- DIRECTIONS
Could you show each line of the records that contains the word "left"?

━━━━━ RAW DATA

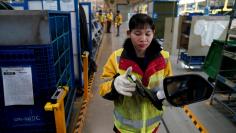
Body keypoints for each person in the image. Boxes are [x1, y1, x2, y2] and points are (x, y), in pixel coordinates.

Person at [99, 13, 173, 133]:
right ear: (129, 33)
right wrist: (114, 85)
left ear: (153, 32)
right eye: (137, 33)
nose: (143, 39)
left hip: (152, 127)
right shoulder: (117, 58)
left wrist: (169, 94)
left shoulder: (164, 58)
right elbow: (103, 87)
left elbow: (170, 83)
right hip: (125, 128)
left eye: (148, 34)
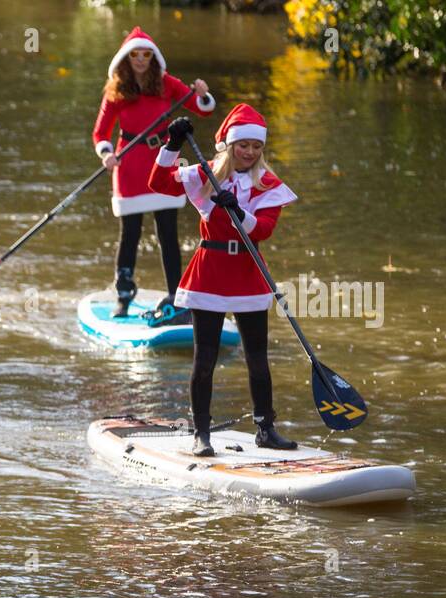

━━━━━━━━━━

- ANSWER TO THIS PROBLEM
left ear: (153, 32)
left hip: (152, 127)
left wrist: (169, 94)
left shoulder: (164, 58)
left elbow: (170, 83)
left eye: (148, 34)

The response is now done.